Datos rápidos
Un virtuoso revolucionario del ballet cuyas piruetas desafiando la gravedad y su coreografía audaz transformaron la danza moderna antes de que la enfermedad lo silenciara.
Inicios de conversación
Trayectoria vital
Nació de los bailarines polacos Tomasz Nijinsky y Eleonora Bereda, ambos artistas de gira. Su primera infancia transcurrió entre teatros y viajes por el Imperio ruso, moldeando una vida orientada al escenario.
Se matriculó en la Escuela Imperial de Ballet, el centro de formación de élite vinculado al Teatro Mariinski. Las clases diarias rigurosas y la disciplina escénica afinaron su musicalidad, su línea y su elevación extraordinaria.
Como estudiante avanzado, empezó a aparecer en producciones de los Teatros Imperiales y llamó la atención por sus saltos inusualmente altos y sus giros precisos. Profesores y mecenas notaron su presencia magnética incluso en papeles pequeños.
Fue contratado por el Teatro Mariinski y pasó rápidamente a papeles destacados en lugar de permanecer en el cuerpo de baile. La crítica subrayó su ligereza en el salto y sus poses escultóricas, poco habituales para la técnica masculina de la época.
Serguéi Diáguilev lo llevó a París para la primera temporada de los Ballets Rusos, donde el público acogió un nuevo estilo ruso de danza y diseño. Sus actuaciones lo convirtieron en una sensación internacional de la noche a la mañana.
Creó un papel celebrado en "Sherezade" de Michel Fokine, entre los fastuosos diseños de Léon Bakst y la música de Rimski-Kórsakov. La intensidad erótica de la producción y su ataque dramático escandalizaron y entusiasmaron a París.
Protagonizó "Petrushka" de Ígor Stravinski con coreografía de Michel Fokine, encarnando la angustia de la marioneta con una mímica y un fraseo sobrecogedores. El papel se convirtió en un emblema de profundidad psicológica en la interpretación del ballet.
Estrenó su primera gran coreografía, "La siesta de un fauno", sobre la partitura de Claude Debussy. Su movimiento aplanado, como un friso, y su final sensual provocaron escándalo, anunciando una estética moderna radical.
Coreografió "La consagración de la primavera" para la música contundente de Stravinski con diseños de Nicholas Roerich, presentando movimientos grupales primitivos y ángulos ásperos. En el estreno estallaron gritos y peleas, y él contaba los compases entre bastidores.

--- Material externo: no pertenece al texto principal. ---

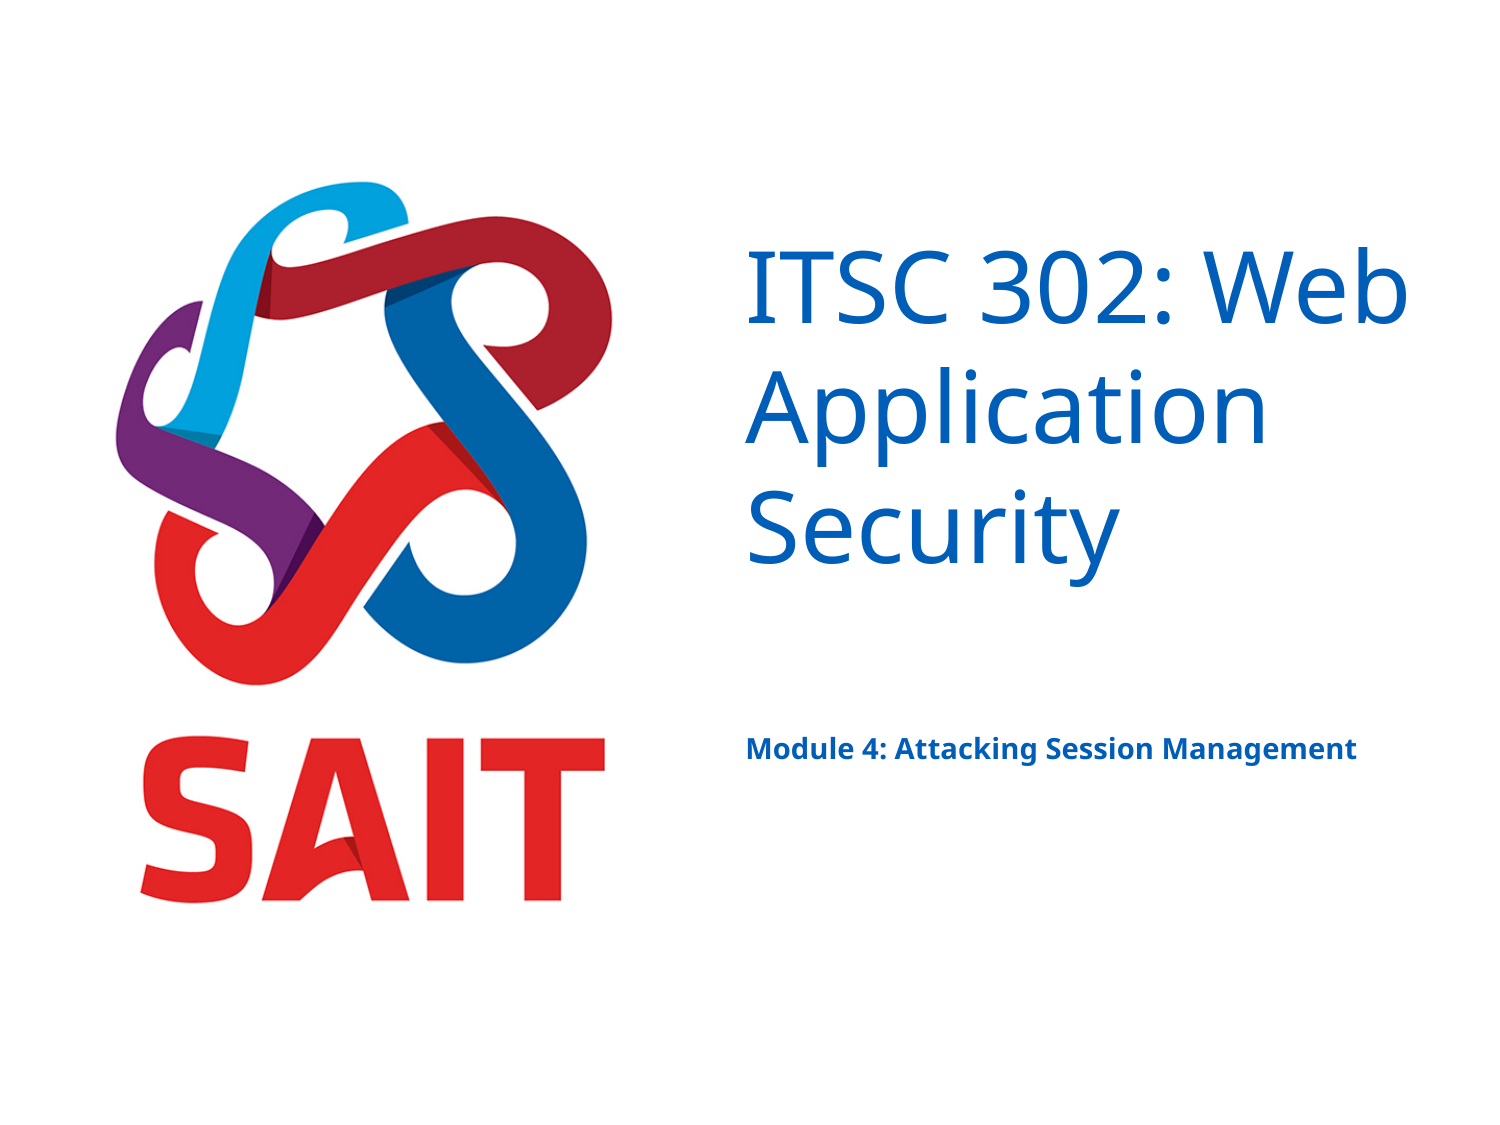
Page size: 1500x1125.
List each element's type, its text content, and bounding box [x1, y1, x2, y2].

title ITSC 302: Web Application Security [730, 216, 1445, 706]
picture [111, 20, 629, 1063]
list Module 4: Attacking Session Management [730, 723, 1445, 835]
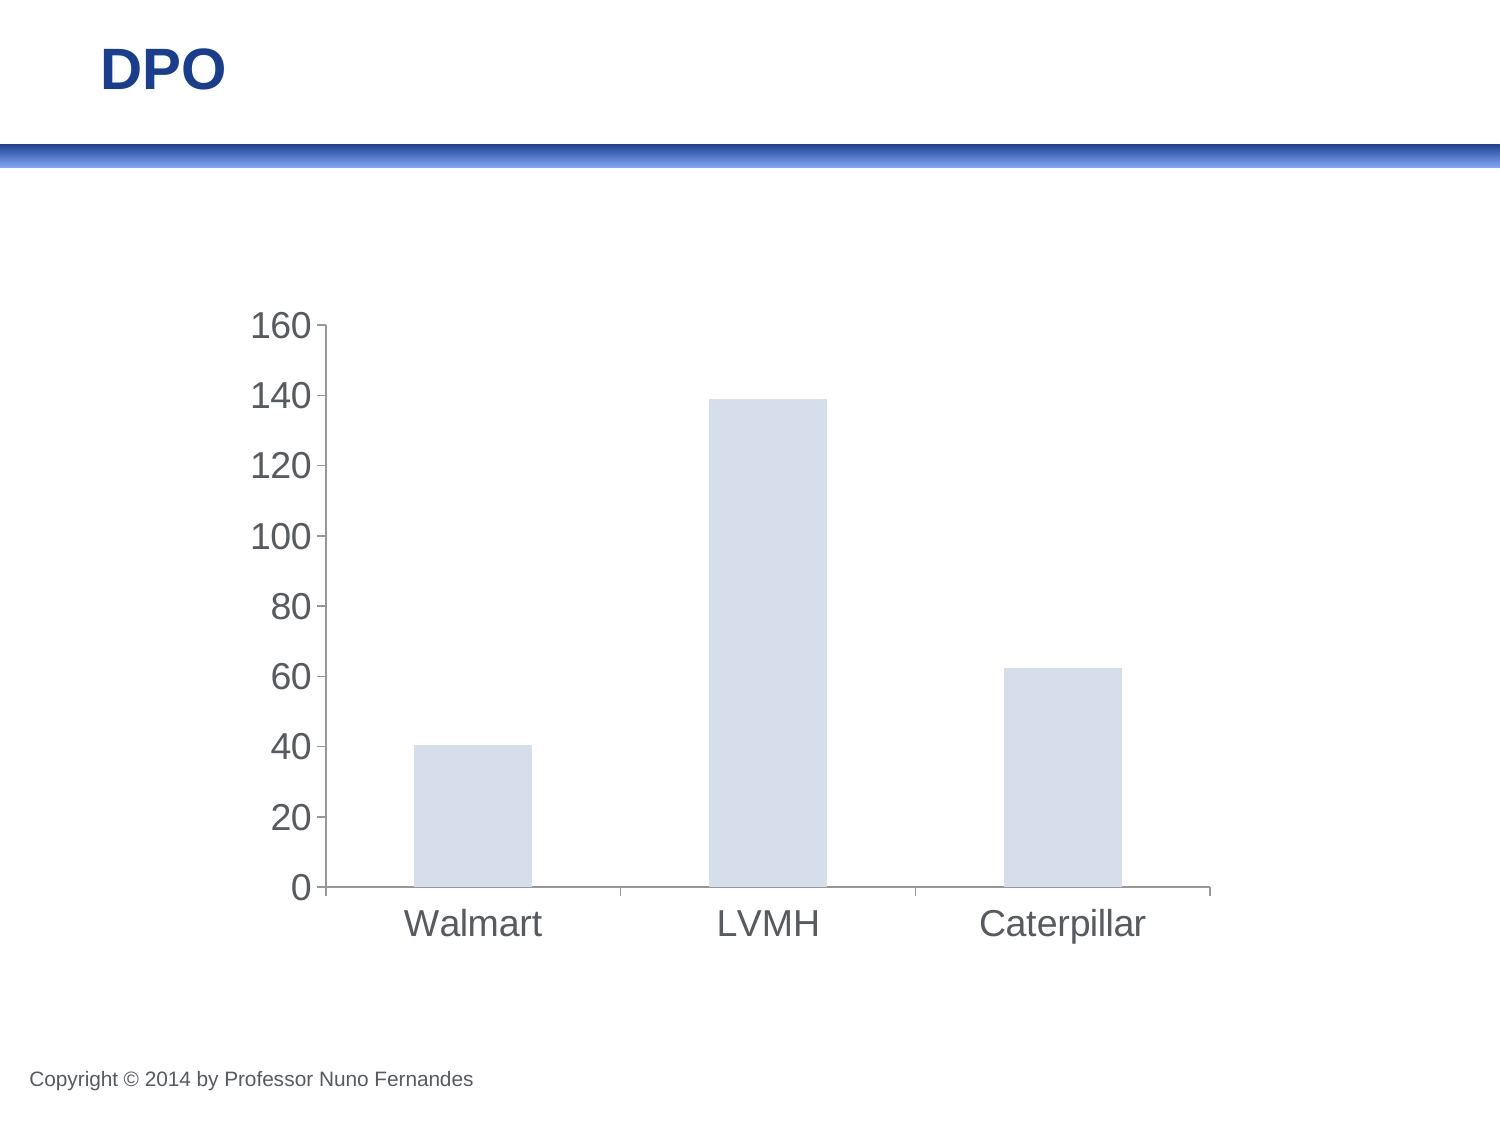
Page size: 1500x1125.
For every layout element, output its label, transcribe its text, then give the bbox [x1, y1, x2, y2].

Durante una gira sudamericana, se casó con la aristócrata húngara Romola de Pulszky tras un breve noviazgo. Diáguilev, sintiéndose traicionado, lo expulsó de los Ballets Rusos, cortando de golpe su principal plataforma.

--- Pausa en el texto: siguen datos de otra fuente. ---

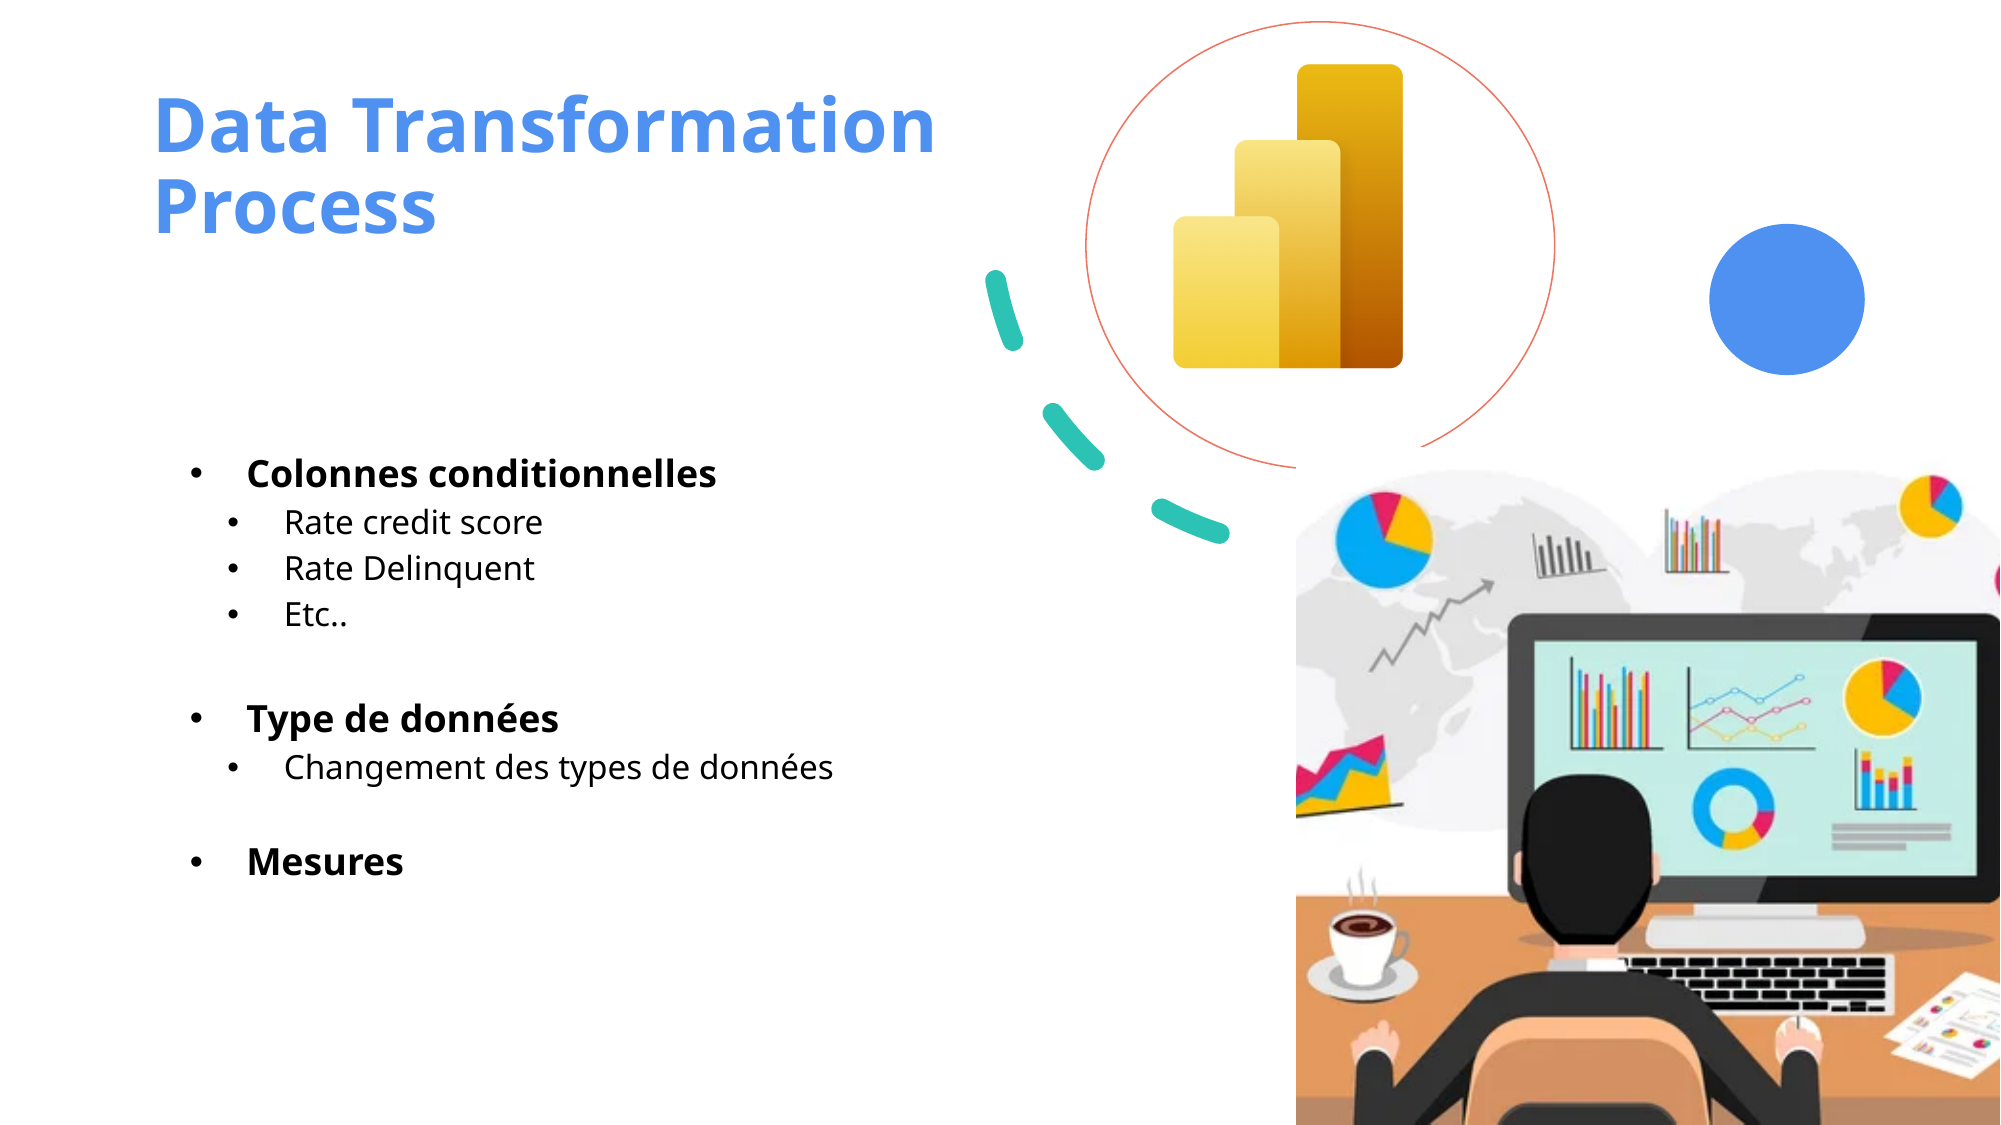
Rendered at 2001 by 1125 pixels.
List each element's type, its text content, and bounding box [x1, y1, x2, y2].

list Colonnes conditionnelles Rate credit score Rate Delinquent Etc.. Type de données Changement des types de données Mesures [137, 447, 973, 1125]
title Data Transformation Process [138, 60, 978, 278]
picture [1085, 21, 2000, 1125]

Con el inicio de la guerra, estaba en Austria-Hungría y, como súbdito ruso, fue tratado como extranjero enemigo. Las autoridades restringieron sus movimientos, interrumpiendo actuaciones y agravando la tensión financiera y emocional de su familia.
Volvió a la compañía de Diáguilev y realizó una gira por Estados Unidos, bailando ante teatros llenos mientras las tensiones crecían entre bastidores. Los largos viajes, la presión por actuar y la política inestable de la compañía agravaron su salud mental.
Ofreció una última actuación inquietante, a menudo descrita como una "danza de guerra", apartándose de la exhibición clásica del ballet. Los testigos recordaron un clima intenso y profético mientras Europa seguía sumida en el conflicto.
A comienzos de 1919 sufrió una gran crisis; poco después, los médicos le diagnosticaron esquizofrenia. Escribió diarios que mezclaban visiones espirituales con angustia, y su esposa Romola buscó especialistas destacados para ayudarlo.
Pasó gran parte de las décadas de 1920 y 1930 en clínicas y sanatorios, a menudo bajo estrecha supervisión. Los tratamientos variaron según la institución y la época, y su producción artística prácticamente se detuvo pese a la fascinación pública persistente.
A medida que Europa se desestabilizaba, su familia se trasladó a zonas más seguras mientras su estado exigía cuidados constantes. Los años de guerra profundizaron el aislamiento y limitaron el acceso a tratamientos regulares y a círculos artísticos de apoyo.
Tras la guerra, vivió en Inglaterra bajo la supervisión de Romola, alejado de la vida de giras que había definido su fama. Aunque rara vez se le veía en público, su leyenda creció entre bailarines e historiadores del modernismo.
Falleció después de una larga lucha contra una grave enfermedad mental, lejos de los escenarios parisinos donde transformó el ballet. Los homenajes destacaron tanto su virtuosismo sin igual como la tragedia de una carrera truncada.